- 解答する問い
- A) 科目別分析の文章をもとに、次の(i)～(iii)に答えなさい。
(i) 「精神疾患とその治療」で、正しいものを2つ選ぶ問題は何問出題されたか。
(ii) 「精神保健の課題と支援」で、統計データ問題は何問出題されているか。
(iii) 「精神保健福祉相談援助の基盤」からは何問出題されたか。
- B) 科目別分析の文章を、最後の文のあとから書き継ぎなさい。

- 提示文
精神保健福祉士国家試験情報第15回 精神保健福祉士国家試験 科目別分析【専門】
科目別分析【専門科目】
精神疾患とその治療
出題数は10問であり、昨年までの「精神医学」に対応する科目でした。正しいものを「2つ」選ぶ問題が3問出題されており、面食らった方も多かったのではないでしょうか。
出題内容を見てみますと、関連する領域について幅広く理解できていたかが問われるものでした。感覚失語(問題1)、心因が主たる原因とされる精神疾患(問題2)、シュナイダーの一級症状(問題5)などは、差がつきやすい問題となったと思われます。中でも、精神疾患の治療に関する問題が3問続き(問題6~8)、治療についての理解が重視される出題内容となりました。また、問題9のうつ病患者への対応については、確実に正解したい問題の1つです。問題10では、「医療観察法」についての問題が出題されました。この科目で出題されるのは予想外であり、正しいものを2つ選ぶ形式でしたが、過去問をしっかりと学習していれば正解できる内容でした。
全体的には、今までと出題傾向が変わったものも数問見受けられましたが、テキストの内容をしっかりとおさえていれば正解できる問題が多くを占めました。難易度は例年並みであったといえます。
分析: 赤マル福祉事務局
精神保健の課題と支援
出題数は10問であり、昨年までの「精神保健学」に対応する科目でした。出題内容としては、精神保健および関連する領域だけでなく、精神保健以外の領域からも出題されており、多岐にわたる内容でした。
特徴的な出題傾向として、統計データ問題が5問出題されています。出題内容としては、我が国の平均睡眠時間(問題11)、高齢者虐待(問題13)、自殺(問題15)、認知症の国際動向(問題19)、我が国の精神保健統計(問題20)でした。問題11や19は過去の出題実績が全くなく、正解を導くのは難しかったのではないでしょうか。問題13は社会福祉士の試験では出題されやすい内容の1つですが、精神保健福祉士にも高齢者虐待についての理解が必要、という出題意図が感じ取れるものでした。問題20については、過去問を通してしっかりと学習されたかで差がついたといえます。統計データ問題以外についても、問題12のビヨンドブルー、問題17の日本生産性本部など、見慣れない用語がかなり出題されたのも、今回の特徴といえます。
この科目全体を通してみると、過去問やテキストだけでは対応できない問題が多く、難易度はかなり高いものと思われます。
分析: 赤マル福祉事務局
精神保健福祉相談援助の基盤
この科目からは15問出題されました。また、3問1セットの事例が2セット(計6問)出題されています。
出題内容としましては、昨年までの「精神保健福祉援助技術」の一部に対応したものであり、精神保健福祉士の役割や精神化ソーシャルワーカーの歴史、ノーマライゼーション、権利擁護、他職種連携など、相談援助の基盤となる内容が問われました。中でも、IFSWのソーシャルワークの定義(問題22)や「4つの倫理原則」(問題28)など、ソーシャルワーカーとして確実に理解すべき内容なのですが、細かなところまで理解していなければ正解を得ることが難しい問題でした。

- 保存データ

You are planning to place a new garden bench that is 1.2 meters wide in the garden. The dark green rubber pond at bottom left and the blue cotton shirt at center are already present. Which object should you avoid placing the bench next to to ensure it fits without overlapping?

- 各問の解答
- A)
(i) 3問
(ii) 5問
(iii) 15問

- B)
また、3問1セットの事例問題では、活用すべき社会資源や、援助技術に関する用語の理解が問われました。問題33では入院形態について問われていますが、事例文の内容をきちんと理解した上で回答する必要があり、総合力が問われました。
精神保健福祉士として確実に理解すべき内容が大半を占めてはいるものの、正確な理解を必要とするものや、細かな理解を必要とするものも多く、例年よりも難易度が高くなっているものと思われます。
分析: 赤マル福祉事務局
精神保健福祉の理論と相談援助の展開
この科目からは25問出題されました。また、3問1セットの事例が4セット(計12問)出題されました。この科目でも、事例問題を通し、相談援助を実践する上での資質が求められました。
出題内容は、精神保健福祉に関する歴史、精神障害者の定義、精神科リハビリテーションや精神科専門療法、精神科チーム医療、インテーク、様々なアプローチ、グループワーク等でした。昨年までの「精神保健福祉援助技術」と「精神科リハビリテーション学」が合わさった出題内容となっており、広い範囲から出題されました。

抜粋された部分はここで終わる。